In Stranger on the Third Floor, Mike (John McGuire) doubts his credibility as a star witness in a homicide case, prompting a daydream in which he takes the place of the wrongly accused killer Joe Briggs (Elisha Cook Jr.). His descent to the electric chair takes him through a vast labyrinthine corridor, cell and courtroom peopled by his laughing defense lawyer, a disbelieving fiancee and baying jurors - all filmed from vertiginous angles, enshrouded by jagged or crosshatched shadows and tempered with a low-key lighting.

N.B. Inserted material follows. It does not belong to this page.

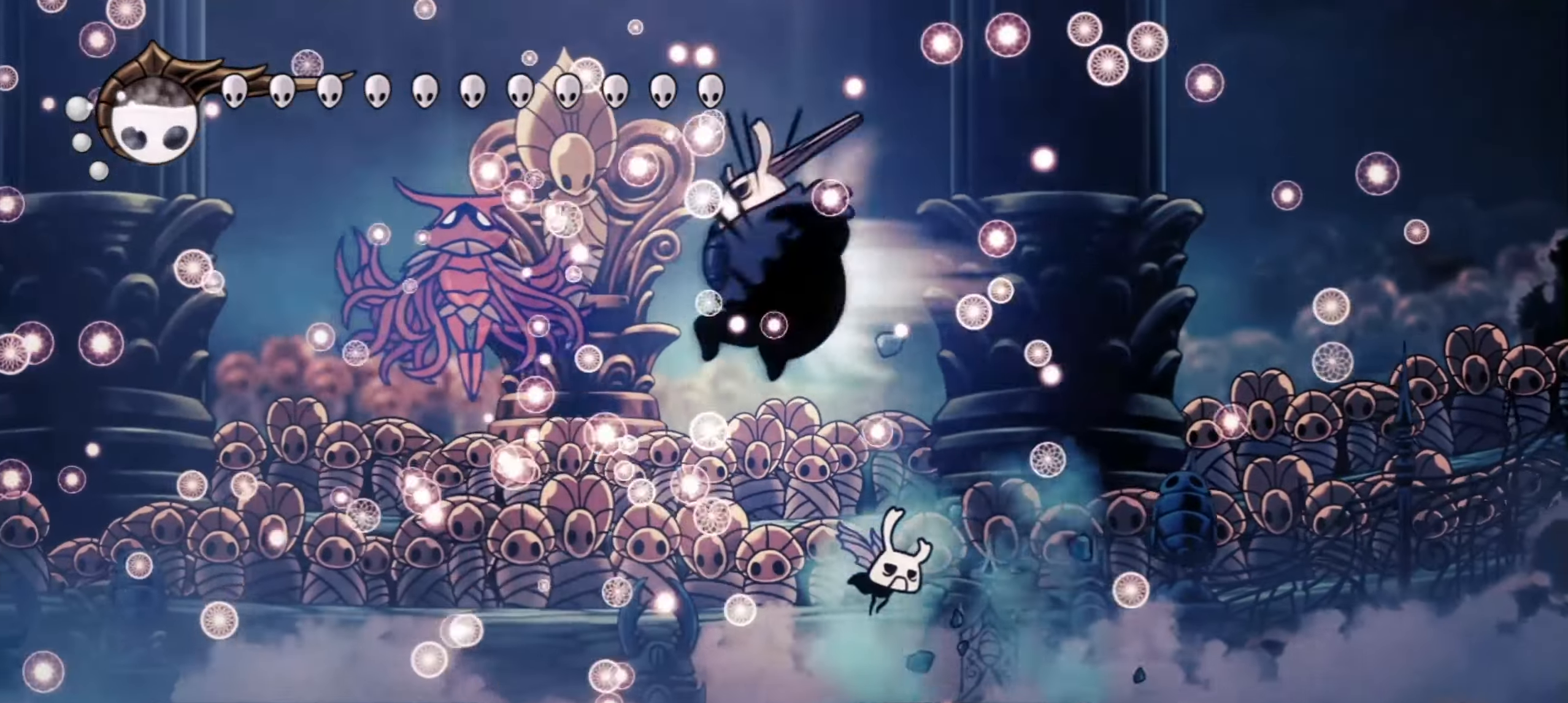
{"keys": ["right"], "events": [[133, "c", "up"], [133, "z", "up"], [417, "left", "up"], [467, "right", "down"]]}
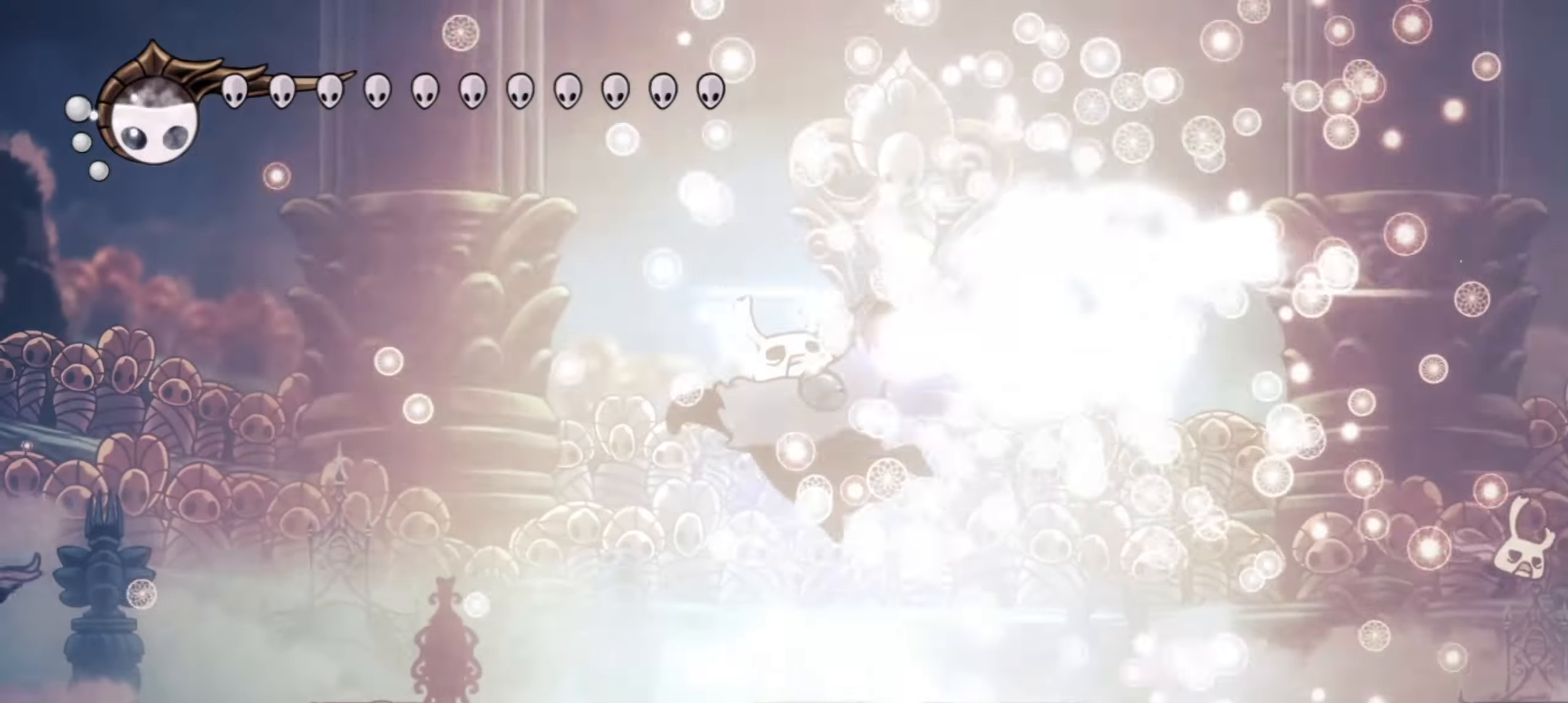
{"keys": ["right", "z"], "events": [[233, "z", "down"]]}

| Musuraca's landscapes rival George Inness' works, from the Tourner de force of 1947 Out of The Past (Mitchum on the rocks) |
As a cinematographer who thoroughly thrived on vacillation, Musuraca would not have enjoyed being pigeonholed - as he often is- as the master of chiaroscuro lighting, his generous contribution to the noir style is infinitely more complex than this. Throughout his work, shoestring or noirish sequences are not always as rule, dominated by low-key lighting. They are rather set in high-key and almost overexposed rural atmospheres - for example the bucolic scene in Out of the Past (1947) which starred Robert Mitchum; where a mute boy sends Paul Valentine's assassin 'Joe' to a most precipitous death by way of flicking of a fishing rod.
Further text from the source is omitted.